RECORDS FOR THE EXERCISE:
::::

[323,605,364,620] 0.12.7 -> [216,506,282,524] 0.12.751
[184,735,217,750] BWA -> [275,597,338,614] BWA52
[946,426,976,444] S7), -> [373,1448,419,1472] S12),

::::

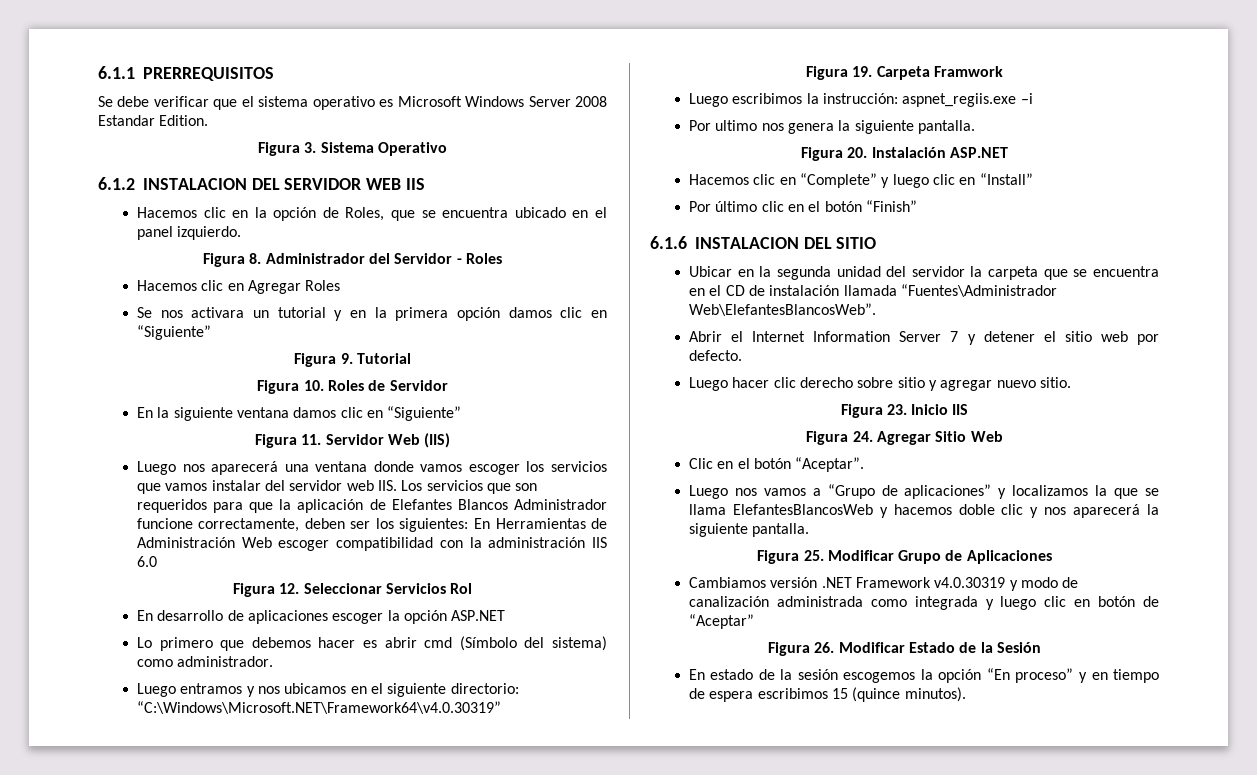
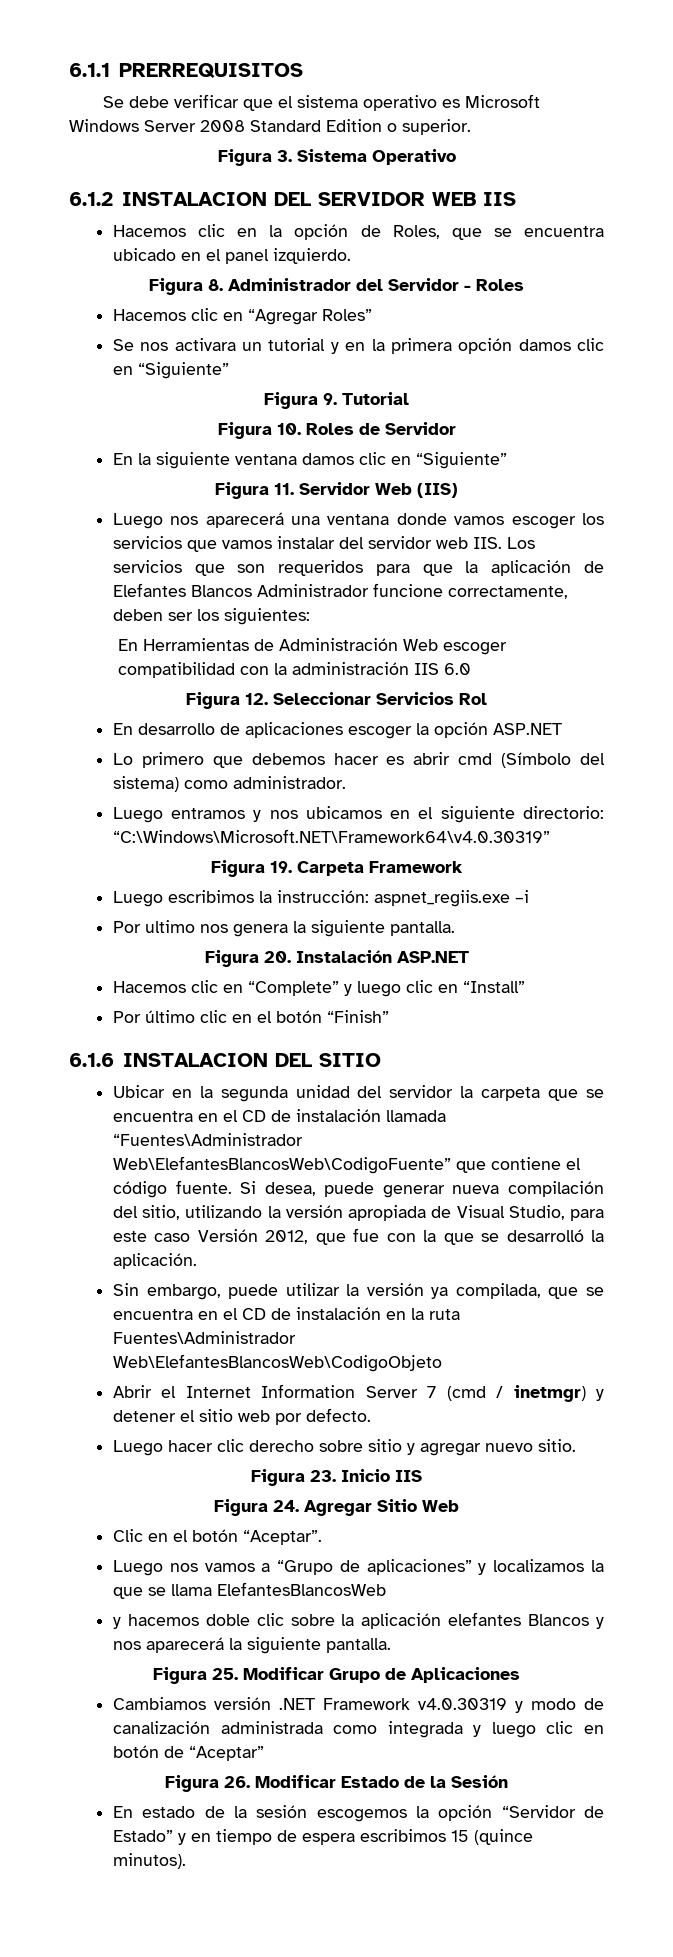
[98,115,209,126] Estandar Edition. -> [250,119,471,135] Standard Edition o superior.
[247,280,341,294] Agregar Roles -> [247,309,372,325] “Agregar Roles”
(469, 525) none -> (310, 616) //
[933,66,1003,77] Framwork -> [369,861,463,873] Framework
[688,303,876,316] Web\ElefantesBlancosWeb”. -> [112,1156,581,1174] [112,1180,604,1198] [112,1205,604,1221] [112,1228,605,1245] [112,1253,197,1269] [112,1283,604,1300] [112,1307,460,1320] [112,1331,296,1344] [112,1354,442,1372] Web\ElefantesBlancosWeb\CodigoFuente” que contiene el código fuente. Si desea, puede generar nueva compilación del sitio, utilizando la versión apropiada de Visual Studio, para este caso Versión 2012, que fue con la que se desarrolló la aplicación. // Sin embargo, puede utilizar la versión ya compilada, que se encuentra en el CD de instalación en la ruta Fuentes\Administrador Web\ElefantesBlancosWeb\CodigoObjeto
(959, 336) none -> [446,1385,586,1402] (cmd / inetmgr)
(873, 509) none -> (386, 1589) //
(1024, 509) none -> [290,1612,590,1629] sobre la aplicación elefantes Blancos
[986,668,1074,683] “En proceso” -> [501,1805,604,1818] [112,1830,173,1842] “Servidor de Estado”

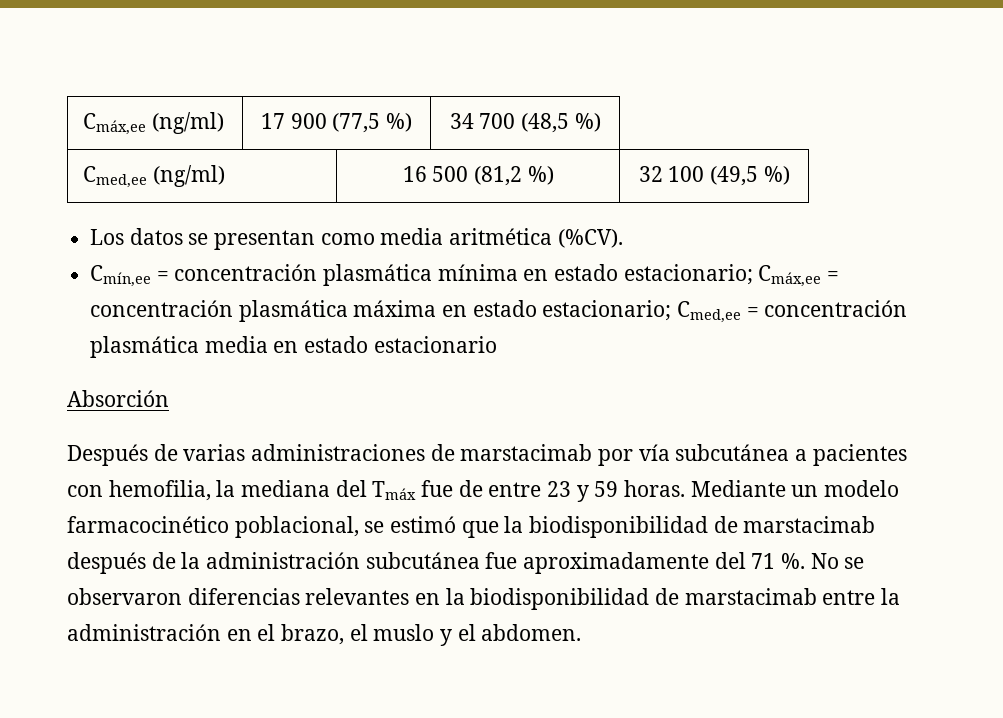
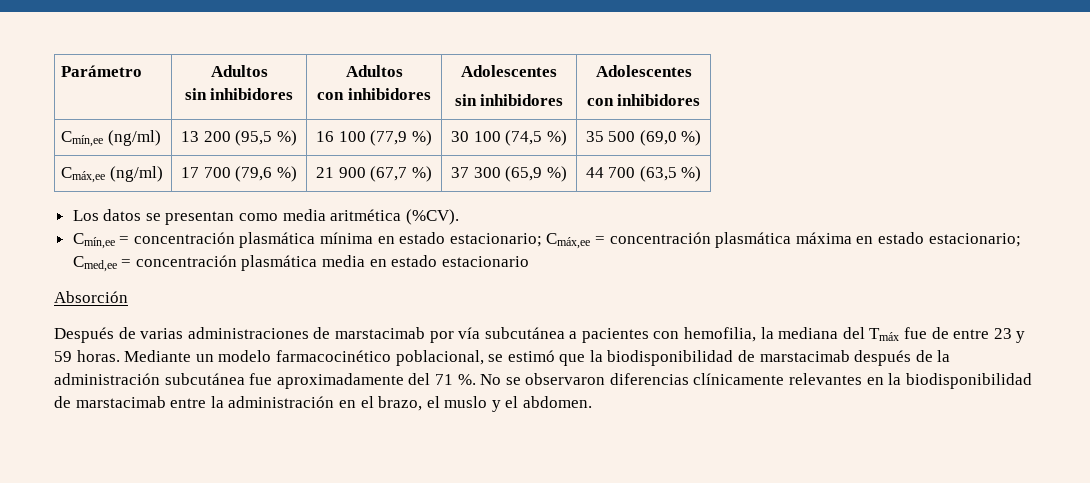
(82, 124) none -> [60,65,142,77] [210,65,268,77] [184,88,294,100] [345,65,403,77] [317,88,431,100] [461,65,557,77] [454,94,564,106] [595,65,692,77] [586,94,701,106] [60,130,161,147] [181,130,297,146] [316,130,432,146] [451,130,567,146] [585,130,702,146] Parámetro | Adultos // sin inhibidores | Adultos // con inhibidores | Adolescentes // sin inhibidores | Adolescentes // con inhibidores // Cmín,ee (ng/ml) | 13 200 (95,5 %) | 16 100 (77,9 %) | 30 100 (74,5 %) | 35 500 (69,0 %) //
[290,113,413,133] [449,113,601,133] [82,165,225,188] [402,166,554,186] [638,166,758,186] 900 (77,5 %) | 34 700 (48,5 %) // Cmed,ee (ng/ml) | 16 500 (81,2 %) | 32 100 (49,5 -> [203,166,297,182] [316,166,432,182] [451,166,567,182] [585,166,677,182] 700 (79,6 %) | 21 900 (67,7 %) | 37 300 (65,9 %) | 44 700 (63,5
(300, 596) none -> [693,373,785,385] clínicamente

::::

PROBLEM DESCRIPTION: Taking the entries above, write out exactly each line from the one holding "[290,113,413,133] [449,113,601,133] [82,165,225,188]" to the one holding "(300, 596) none", both included, and stop there.

WRITTEN SOLUTION:
[290,113,413,133] [449,113,601,133] [82,165,225,188] [402,166,554,186] [638,166,758,186] 900 (77,5 %) | 34 700 (48,5 %) // Cmed,ee (ng/ml) | 16 500 (81,2 %) | 32 100 (49,5 -> [203,166,297,182] [316,166,432,182] [451,166,567,182] [585,166,677,182] 700 (79,6 %) | 21 900 (67,7 %) | 37 300 (65,9 %) | 44 700 (63,5
(300, 596) none -> [693,373,785,385] clínicamente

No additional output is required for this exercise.